Not even a second after this question occurred to her, so did an answer.
Has he been waiting for me?
“I’ve been waiting for you,” he said. Though he had the look of a man in his late forties or early fifties, his voice was terribly hoarse— much like the voice of an old man she’d met long ago who’d said he was a hundred and twenty. “My name’s Jessup. I do all Lord Valcua’s beheading.”
“Valcua ..
Suddenly the name that had been part fantasy became a hard reality slamming down on Adele’s mind.
“It’s all true—isn’t it?”
“You and the man you have over your shoulder belong to the family of an old enemy of my master, Lawrence Valcua, for which you must be executed. I don’t care which of you we start with, but someone better come over here and put his neck on the block,” said Jessup. His left hand wasn’t touching the ax handle, but pointed down by his feet.
He stood near a U-shaped stand that looked like an iron plate bent from both ends with terrific force, supported by a sturdy pedestal about a foot high.
Realizing its purpose in an instant, Adele was terrified. Instinctively she tried to turn, but her feet wouldn’t move.
“There’s no point in trying to flee. You came here precisely so you might die by my hand. You walked the road to the beheader,” Jessup said, his mocking gaze trained on Adele’s feet. From his feet to hers, and over the ground Adele had just covered, lay a red cloth a foot and a half wide that ran down the path like a river of blood. She couldn’t remember walking on it.

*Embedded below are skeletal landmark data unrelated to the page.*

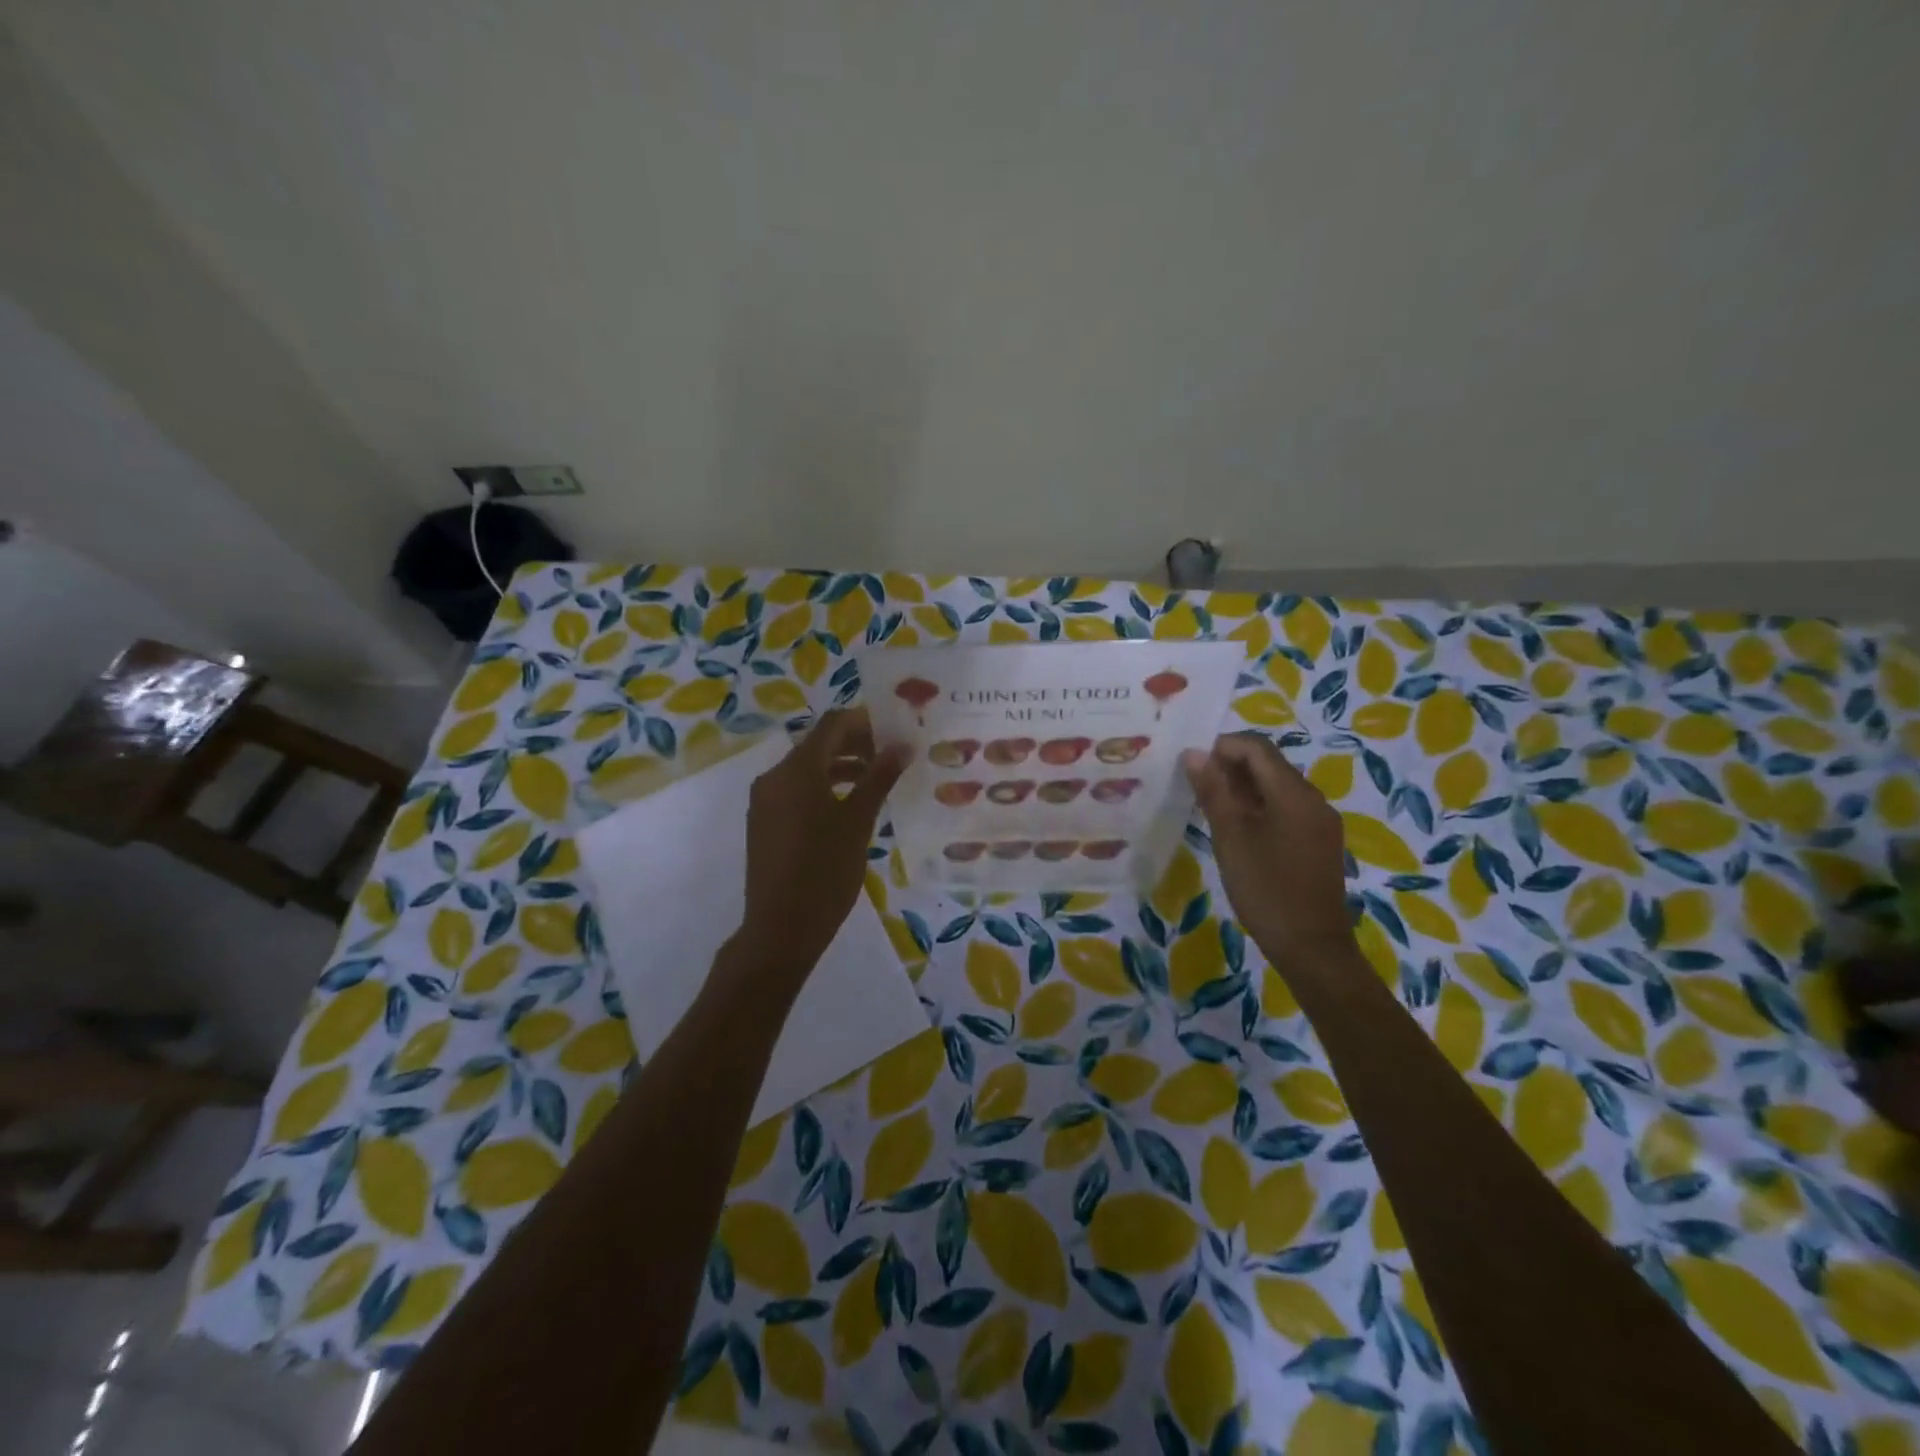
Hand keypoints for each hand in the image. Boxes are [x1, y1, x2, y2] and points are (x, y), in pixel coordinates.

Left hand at [735, 709, 908, 979]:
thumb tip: (902, 744)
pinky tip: (850, 806)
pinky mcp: (764, 822)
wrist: (780, 929)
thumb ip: (879, 778)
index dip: (865, 721)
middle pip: (818, 744)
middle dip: (856, 744)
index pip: (833, 724)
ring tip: (877, 780)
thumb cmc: (825, 872)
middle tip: (892, 756)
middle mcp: (775, 776)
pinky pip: (796, 791)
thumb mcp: (859, 822)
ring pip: (807, 769)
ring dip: (841, 767)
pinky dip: (823, 787)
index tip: (896, 731)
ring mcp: (765, 800)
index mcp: (797, 770)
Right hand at [1182, 733, 1353, 969]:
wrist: (1311, 947)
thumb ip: (1213, 791)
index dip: (1222, 746)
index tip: (1190, 763)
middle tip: (1194, 784)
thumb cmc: (1266, 888)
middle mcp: (1313, 799)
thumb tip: (1194, 754)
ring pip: (1276, 787)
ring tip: (1209, 805)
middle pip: (1269, 764)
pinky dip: (1258, 807)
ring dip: (1242, 788)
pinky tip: (1235, 828)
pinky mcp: (1318, 842)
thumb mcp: (1231, 837)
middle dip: (1230, 766)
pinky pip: (1285, 809)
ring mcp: (1319, 822)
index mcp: (1294, 793)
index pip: (1257, 748)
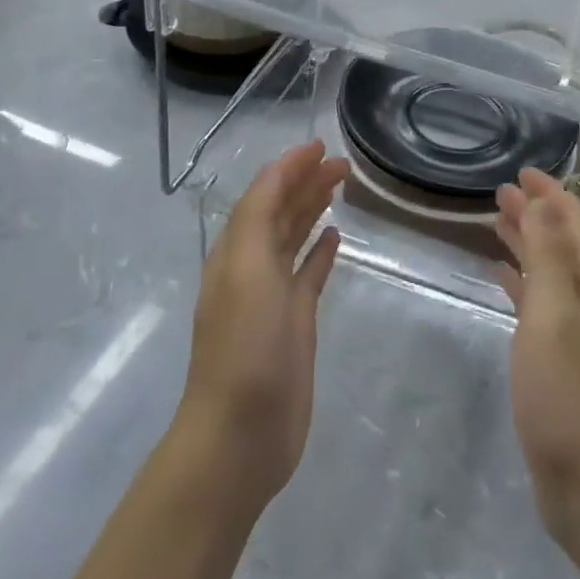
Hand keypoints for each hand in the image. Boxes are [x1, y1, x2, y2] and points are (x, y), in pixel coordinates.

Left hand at [173, 141, 349, 514]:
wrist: (241, 433)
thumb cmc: (244, 347)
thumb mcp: (246, 271)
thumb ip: (258, 218)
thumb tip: (281, 175)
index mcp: (236, 250)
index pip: (263, 194)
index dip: (289, 167)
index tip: (321, 145)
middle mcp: (252, 266)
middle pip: (280, 211)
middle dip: (306, 182)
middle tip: (343, 163)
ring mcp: (274, 296)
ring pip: (294, 238)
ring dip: (313, 209)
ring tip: (341, 187)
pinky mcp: (295, 323)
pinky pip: (308, 274)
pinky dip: (320, 252)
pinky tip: (336, 237)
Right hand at [495, 169, 579, 544]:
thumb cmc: (569, 397)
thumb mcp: (552, 317)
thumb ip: (546, 258)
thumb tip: (542, 206)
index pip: (576, 223)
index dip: (551, 195)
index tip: (521, 172)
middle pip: (563, 243)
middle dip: (536, 214)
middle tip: (500, 192)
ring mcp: (579, 333)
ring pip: (551, 271)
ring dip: (527, 244)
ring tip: (496, 222)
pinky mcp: (562, 360)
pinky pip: (541, 303)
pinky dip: (522, 282)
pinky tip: (500, 277)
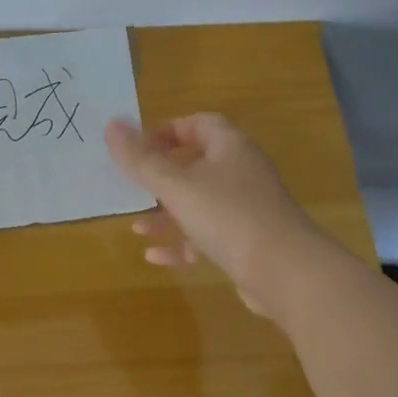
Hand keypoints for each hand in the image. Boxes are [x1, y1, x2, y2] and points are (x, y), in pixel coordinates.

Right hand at [105, 113, 324, 317]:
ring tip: (137, 226)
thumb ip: (142, 160)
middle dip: (163, 177)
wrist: (285, 273)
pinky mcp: (248, 242)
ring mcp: (247, 209)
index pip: (199, 124)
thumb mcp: (176, 186)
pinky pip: (209, 236)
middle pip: (198, 164)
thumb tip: (111, 125)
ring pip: (201, 203)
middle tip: (134, 187)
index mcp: (230, 147)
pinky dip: (183, 243)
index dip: (167, 131)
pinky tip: (155, 257)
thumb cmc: (228, 216)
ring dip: (168, 214)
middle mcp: (242, 172)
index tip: (138, 148)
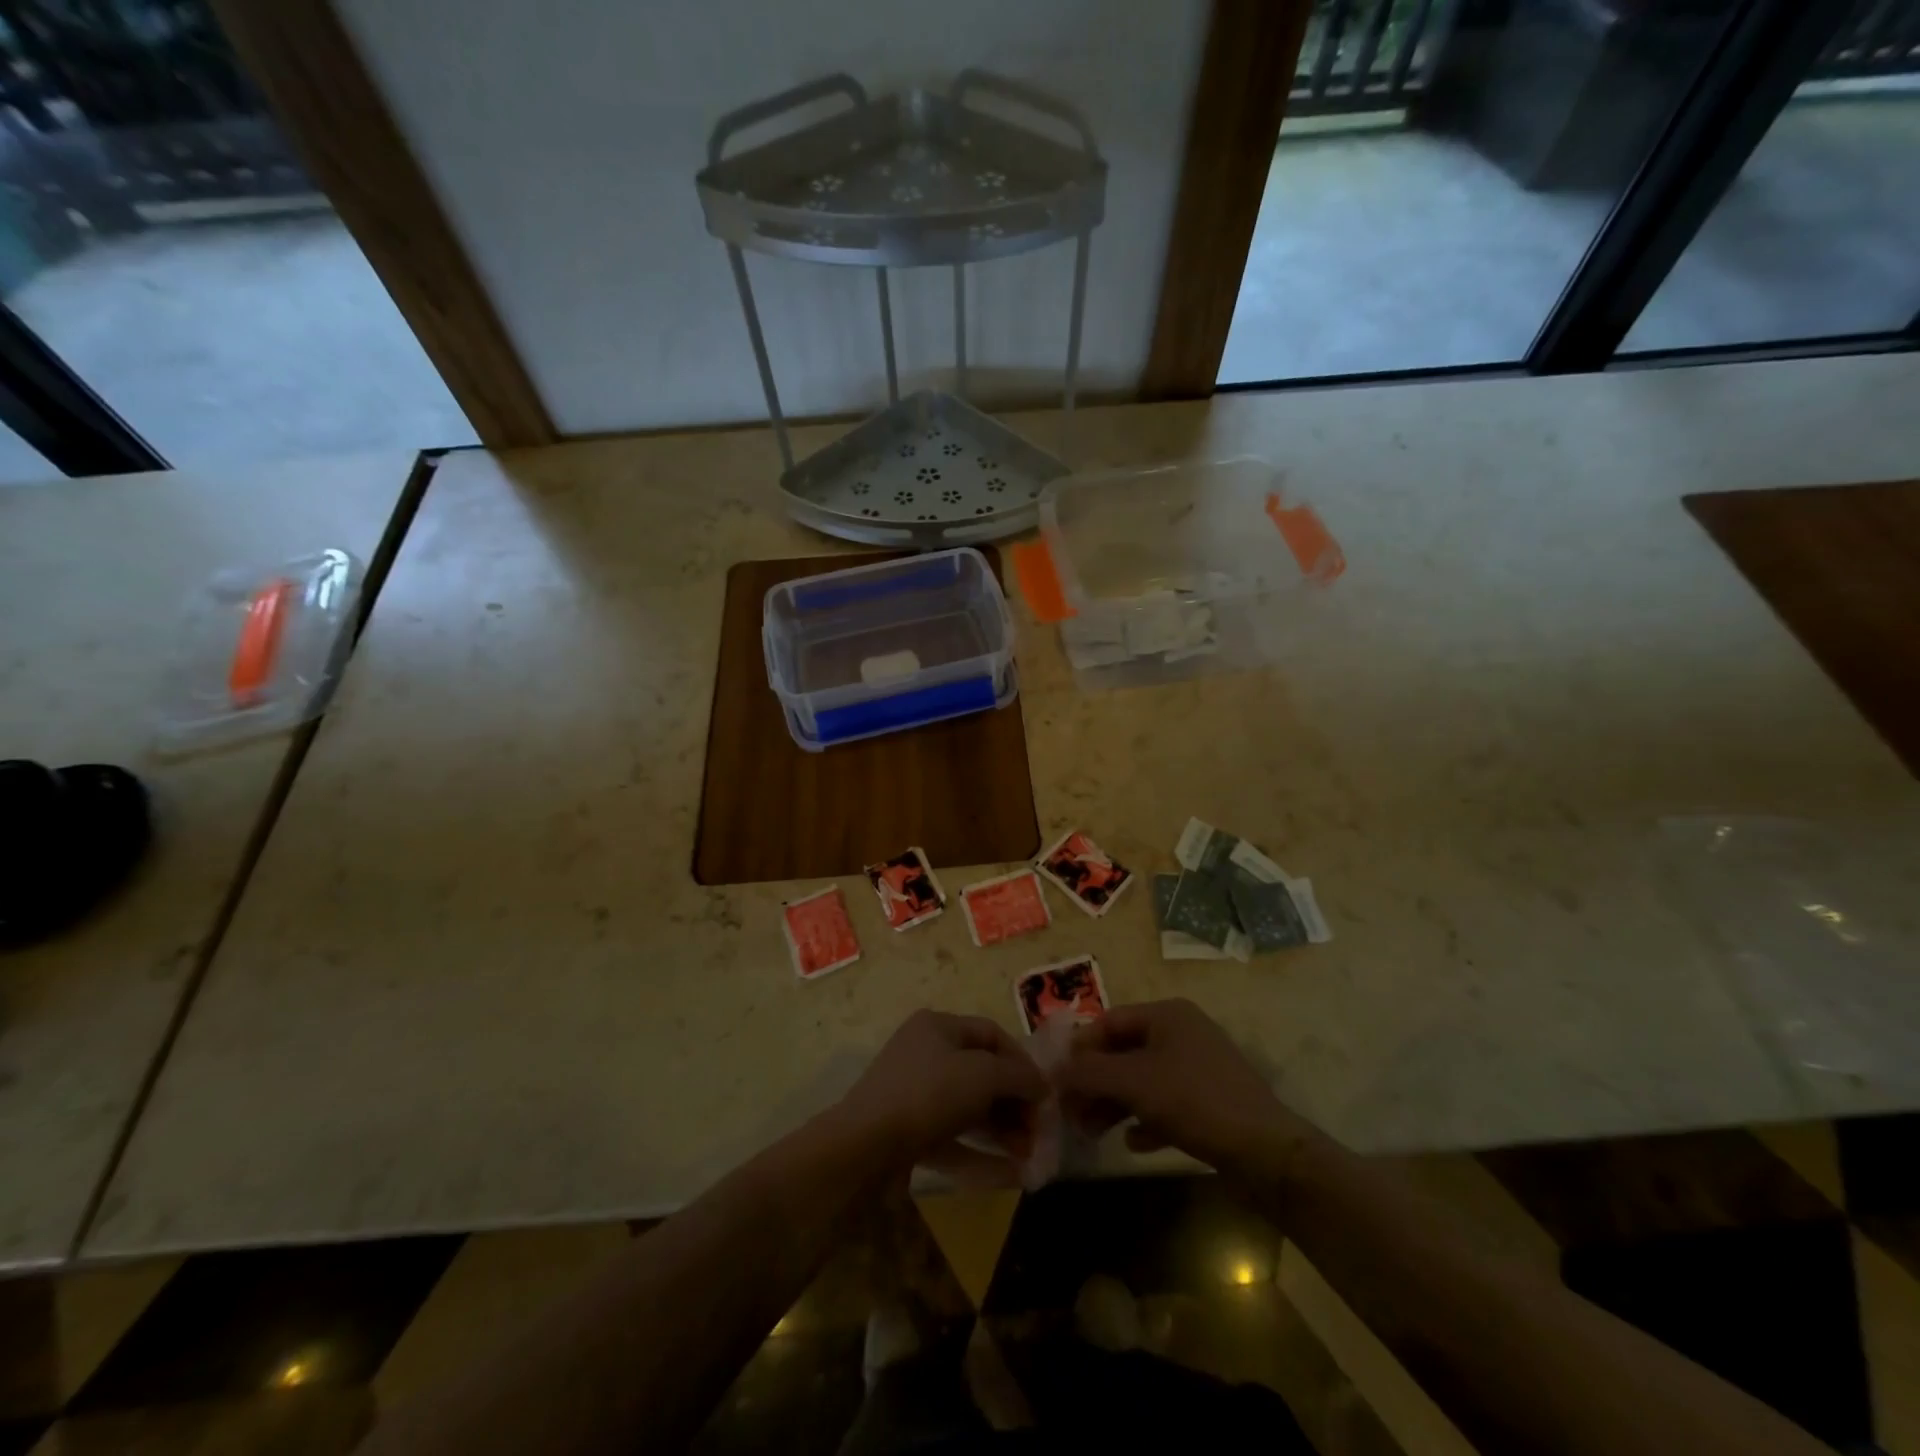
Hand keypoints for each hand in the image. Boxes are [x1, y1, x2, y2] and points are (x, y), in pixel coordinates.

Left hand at [836, 1010, 1047, 1173]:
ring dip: (1003, 1128)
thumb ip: (1018, 1076)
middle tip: (1039, 1131)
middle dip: (1015, 1101)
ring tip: (1030, 1154)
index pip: (991, 1033)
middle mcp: (926, 1053)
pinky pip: (953, 1137)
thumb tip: (1041, 1085)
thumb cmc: (929, 1094)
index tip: (1045, 1092)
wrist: (865, 1145)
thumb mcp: (983, 1075)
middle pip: (982, 1072)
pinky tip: (1010, 1172)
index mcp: (939, 1026)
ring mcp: (915, 1093)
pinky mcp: (909, 1131)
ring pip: (969, 1107)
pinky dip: (981, 1152)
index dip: (1022, 1060)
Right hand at [1057, 999, 1316, 1174]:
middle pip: (1123, 1052)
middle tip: (1070, 1111)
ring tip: (1091, 1132)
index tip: (1056, 1078)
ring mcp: (1198, 1068)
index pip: (1109, 1021)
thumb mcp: (1134, 1082)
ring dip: (1114, 1104)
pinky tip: (1134, 1143)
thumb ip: (1089, 1072)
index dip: (1079, 1048)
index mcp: (1167, 1015)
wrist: (1266, 1152)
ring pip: (1142, 1080)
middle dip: (1095, 1082)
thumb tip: (1053, 1071)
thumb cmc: (1194, 1101)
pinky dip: (1145, 1120)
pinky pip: (1165, 1104)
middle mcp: (1182, 1033)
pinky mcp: (1209, 1102)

“Having set foot on it, you can’t get away without my ax passing through that wrinkly neck of yours. Come here.”
Perhaps there was some mystic power to his voice, or perhaps it was the bloody path she’d trod. Showing no signs of resistance, Adele began to walk toward the assassin in dark brown.
II
Of course, that’s not to say she advanced of her own free will. But it wouldn’t have been correct to say that she was fighting it the whole time, either. Perhaps the best description of the way she walked would be to say that it seemed natural—or even inevitable. Adele had fully accepted that she was walking toward her own death.
She stood before the chopping block. In this clearing that wasn’t supposed to be there, sunlight draped through the gaps betwee
n branches like gorgeous lengths of fabric.
“Stick your neck out.”
Adele set her husband down, knelt, and put her collar on the block with the semicircular scallop.
Seeing the woman’s powerful, suntanned neck, Jessup’s eyes narrowed with satisfaction.
“Here we go,” he said in what was actually a somewhat pathetic tone, and he raised the great ax. He staggered a few times under it, a ridiculous counterpoint to his earlier boasts. Reeling under the weight, his body jerked from side to side as he swung the great ax toward the ground and regained his balance. A tree growing nearby got chopped halfway through its twenty-inch diameter trunk.
“Damn, that’s embarrassing,” Jessup said, cursing himself like someone in a comedy as he braced himself a little better this time and managed to pull his ax free. As he walked over to Adele, his gait was steadier, but still somewhat uncertain. Giving a huff, he cried out to focus himself as he raised the great ax high.
It was unclear what Adele was thinking, but she made no attempt to flee. Perhaps that was the true power of the bumbling beheader.
He raised the ax high, and then swung it down with all his might. A heartbeat later, a pale, thin stake flew out of nowhere and pierced his right shoulder.
“Waaaagh!” he shrieked, staggering and dropping the ax that was his very raison d’etre.
As he pulled the stake out, he looked around and sputtered, “Wh-wh-who the hell did that?”
He needn’t have bothered. On the red road to the beheader that ran through the trees stood a figure in black of inhuman beauty.
“That hurts, damn you. And I’m bleeding. What did I ever do to you, you bastard?”
But the cries he spewed suddenly died. He’d noticed how handsome his foe was. With golden light from between the branches shining on his face, the young man was not of this world.
“Who—who are you?” the beheader stammered.
“D,” the man replied in a voice that could make the light freeze.
“Are you trying to—to stop me or something?”